Content starts

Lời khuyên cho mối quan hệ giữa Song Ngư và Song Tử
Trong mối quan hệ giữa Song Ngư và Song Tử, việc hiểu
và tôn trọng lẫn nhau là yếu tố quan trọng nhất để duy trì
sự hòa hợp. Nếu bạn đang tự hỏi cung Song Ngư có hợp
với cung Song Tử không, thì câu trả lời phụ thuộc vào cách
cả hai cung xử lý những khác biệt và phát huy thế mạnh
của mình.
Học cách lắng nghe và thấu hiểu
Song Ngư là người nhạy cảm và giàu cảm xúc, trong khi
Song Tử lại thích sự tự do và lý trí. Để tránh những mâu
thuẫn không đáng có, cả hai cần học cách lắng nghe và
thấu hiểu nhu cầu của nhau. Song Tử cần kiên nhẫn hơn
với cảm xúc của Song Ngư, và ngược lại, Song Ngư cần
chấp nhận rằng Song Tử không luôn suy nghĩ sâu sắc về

Content ends

ABOUT THIS EXERCISE: Exactly the lines from the one holding "thấu hiểu nhu" through the end of the records above are to be returned, and nothing else.

SOLVED EXERCISE:
thấu hiểu nhu cầu của nhau. Song Tử cần kiên nhẫn hơn
với cảm xúc của Song Ngư, và ngược lại, Song Ngư cần
chấp nhận rằng Song Tử không luôn suy nghĩ sâu sắc về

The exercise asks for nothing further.